WHAT TO PRODUCE
Please arrange the lines of the listing below, from the line holding "catalogue / barcode: US 212111" through the line holding "elevation (m): 170", inclusive, as a JSON list of strings, one string per line, leaving out any blank lines.

======== DATA FOR PROCESSING ========

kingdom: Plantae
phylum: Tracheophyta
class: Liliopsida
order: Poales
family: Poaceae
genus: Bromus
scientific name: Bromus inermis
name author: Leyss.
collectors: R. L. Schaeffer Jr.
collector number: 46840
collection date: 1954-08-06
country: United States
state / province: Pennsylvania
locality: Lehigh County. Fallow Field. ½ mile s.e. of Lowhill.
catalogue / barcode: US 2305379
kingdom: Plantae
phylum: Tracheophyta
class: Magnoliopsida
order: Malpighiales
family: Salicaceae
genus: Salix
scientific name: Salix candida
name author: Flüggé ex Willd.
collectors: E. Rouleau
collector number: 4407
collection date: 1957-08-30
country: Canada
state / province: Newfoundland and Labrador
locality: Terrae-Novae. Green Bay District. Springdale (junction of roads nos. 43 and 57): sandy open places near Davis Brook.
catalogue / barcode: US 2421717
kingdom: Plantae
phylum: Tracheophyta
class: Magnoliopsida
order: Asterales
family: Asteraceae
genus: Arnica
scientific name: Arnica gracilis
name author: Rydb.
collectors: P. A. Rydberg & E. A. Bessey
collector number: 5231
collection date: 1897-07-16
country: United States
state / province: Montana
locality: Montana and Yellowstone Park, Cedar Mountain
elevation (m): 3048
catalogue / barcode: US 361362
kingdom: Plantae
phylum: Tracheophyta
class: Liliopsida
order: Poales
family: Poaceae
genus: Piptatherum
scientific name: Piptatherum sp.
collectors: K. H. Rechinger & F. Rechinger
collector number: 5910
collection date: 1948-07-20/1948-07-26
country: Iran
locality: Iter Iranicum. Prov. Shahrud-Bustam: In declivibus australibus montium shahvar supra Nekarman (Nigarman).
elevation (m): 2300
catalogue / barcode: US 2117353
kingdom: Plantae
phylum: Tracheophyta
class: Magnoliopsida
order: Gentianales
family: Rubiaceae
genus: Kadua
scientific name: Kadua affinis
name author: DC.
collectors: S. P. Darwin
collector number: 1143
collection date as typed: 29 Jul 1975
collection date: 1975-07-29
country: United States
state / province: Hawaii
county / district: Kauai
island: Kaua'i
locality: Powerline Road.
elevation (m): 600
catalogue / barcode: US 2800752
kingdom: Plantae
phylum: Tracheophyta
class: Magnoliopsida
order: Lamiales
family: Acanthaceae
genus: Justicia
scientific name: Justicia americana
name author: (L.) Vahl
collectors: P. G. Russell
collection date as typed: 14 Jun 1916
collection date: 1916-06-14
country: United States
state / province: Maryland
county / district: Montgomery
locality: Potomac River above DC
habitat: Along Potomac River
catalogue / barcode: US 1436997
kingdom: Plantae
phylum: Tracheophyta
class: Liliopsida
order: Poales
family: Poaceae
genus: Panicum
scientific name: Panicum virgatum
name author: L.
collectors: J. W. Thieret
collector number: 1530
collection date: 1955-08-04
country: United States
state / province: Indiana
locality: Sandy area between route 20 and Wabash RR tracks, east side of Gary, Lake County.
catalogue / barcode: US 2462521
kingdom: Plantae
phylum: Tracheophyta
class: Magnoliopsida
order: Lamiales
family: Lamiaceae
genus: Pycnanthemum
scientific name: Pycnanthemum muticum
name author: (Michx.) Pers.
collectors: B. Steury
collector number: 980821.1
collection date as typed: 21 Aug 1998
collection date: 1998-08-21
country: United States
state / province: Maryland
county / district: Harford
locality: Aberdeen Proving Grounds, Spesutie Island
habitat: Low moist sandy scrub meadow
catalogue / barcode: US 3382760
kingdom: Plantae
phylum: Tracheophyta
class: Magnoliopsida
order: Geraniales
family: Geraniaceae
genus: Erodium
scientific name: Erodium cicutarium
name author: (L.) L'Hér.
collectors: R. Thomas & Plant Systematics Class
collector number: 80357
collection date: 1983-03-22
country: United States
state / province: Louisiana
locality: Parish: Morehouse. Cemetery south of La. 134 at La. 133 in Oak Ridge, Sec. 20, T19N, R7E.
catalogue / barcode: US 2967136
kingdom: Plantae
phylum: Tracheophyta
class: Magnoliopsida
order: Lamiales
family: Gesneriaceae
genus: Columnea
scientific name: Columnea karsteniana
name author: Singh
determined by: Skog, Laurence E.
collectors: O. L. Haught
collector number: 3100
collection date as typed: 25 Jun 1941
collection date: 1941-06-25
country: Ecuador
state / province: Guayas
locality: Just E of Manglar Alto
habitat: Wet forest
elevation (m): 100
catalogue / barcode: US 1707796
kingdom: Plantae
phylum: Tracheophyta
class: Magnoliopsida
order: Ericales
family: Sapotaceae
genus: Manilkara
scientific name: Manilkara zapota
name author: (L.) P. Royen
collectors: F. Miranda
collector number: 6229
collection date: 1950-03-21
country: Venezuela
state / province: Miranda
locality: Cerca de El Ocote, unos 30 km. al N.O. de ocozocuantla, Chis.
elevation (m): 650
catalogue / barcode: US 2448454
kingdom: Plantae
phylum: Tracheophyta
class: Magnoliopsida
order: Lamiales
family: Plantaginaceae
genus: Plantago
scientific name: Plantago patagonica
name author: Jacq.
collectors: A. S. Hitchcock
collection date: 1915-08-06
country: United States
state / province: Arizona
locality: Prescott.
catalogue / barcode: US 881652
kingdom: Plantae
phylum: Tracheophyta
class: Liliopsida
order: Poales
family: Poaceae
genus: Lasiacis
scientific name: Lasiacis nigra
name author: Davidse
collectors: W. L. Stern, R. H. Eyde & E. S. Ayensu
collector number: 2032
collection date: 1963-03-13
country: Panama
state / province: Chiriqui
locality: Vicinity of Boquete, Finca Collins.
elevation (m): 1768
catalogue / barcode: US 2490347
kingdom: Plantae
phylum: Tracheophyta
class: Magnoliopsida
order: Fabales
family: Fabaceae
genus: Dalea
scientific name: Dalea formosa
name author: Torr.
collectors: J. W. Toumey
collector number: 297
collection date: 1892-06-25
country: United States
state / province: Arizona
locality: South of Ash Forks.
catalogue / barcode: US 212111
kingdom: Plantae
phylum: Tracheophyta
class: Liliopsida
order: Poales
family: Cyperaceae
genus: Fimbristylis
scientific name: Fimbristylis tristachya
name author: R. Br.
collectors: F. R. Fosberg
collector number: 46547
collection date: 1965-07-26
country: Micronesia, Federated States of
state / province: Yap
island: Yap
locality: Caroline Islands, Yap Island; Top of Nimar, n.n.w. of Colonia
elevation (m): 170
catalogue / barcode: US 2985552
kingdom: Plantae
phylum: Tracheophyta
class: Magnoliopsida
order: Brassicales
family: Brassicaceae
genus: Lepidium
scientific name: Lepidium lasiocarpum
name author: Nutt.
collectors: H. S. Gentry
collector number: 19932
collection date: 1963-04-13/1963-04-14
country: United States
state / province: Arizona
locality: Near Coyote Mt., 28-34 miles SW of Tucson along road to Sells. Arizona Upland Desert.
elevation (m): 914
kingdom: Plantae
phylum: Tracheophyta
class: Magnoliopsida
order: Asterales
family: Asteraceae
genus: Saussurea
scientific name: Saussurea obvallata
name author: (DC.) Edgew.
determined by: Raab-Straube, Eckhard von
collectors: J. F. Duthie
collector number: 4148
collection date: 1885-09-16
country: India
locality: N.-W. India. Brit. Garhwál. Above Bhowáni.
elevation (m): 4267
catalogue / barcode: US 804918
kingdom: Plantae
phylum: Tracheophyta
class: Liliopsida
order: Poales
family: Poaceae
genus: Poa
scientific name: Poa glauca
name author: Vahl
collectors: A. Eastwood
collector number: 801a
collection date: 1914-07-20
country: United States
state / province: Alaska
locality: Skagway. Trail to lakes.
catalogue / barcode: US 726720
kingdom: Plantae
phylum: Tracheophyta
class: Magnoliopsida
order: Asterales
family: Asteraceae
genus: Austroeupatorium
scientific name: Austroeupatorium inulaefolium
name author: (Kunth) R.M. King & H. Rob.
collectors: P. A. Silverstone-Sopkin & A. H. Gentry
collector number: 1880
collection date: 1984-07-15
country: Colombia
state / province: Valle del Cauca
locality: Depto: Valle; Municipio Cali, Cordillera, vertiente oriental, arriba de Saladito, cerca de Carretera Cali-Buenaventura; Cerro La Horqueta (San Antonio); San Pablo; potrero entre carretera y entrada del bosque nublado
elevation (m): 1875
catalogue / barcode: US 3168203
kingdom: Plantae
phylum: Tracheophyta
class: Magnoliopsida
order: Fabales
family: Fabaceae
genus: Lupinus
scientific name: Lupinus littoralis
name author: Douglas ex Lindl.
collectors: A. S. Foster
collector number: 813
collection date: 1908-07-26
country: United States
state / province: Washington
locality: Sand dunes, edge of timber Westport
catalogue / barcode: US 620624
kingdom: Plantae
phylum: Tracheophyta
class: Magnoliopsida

========

RESULT FOR THIS EXERCISE
[
  "catalogue / barcode: US 212111",
  "kingdom: Plantae",
  "phylum: Tracheophyta",
  "class: Liliopsida",
  "order: Poales",
  "family: Cyperaceae",
  "genus: Fimbristylis",
  "scientific name: Fimbristylis tristachya",
  "name author: R. Br.",
  "collectors: F. R. Fosberg",
  "collector number: 46547",
  "collection date: 1965-07-26",
  "country: Micronesia, Federated States of",
  "state / province: Yap",
  "island: Yap",
  "locality: Caroline Islands, Yap Island; Top of Nimar, n.n.w. of Colonia",
  "elevation (m): 170"
]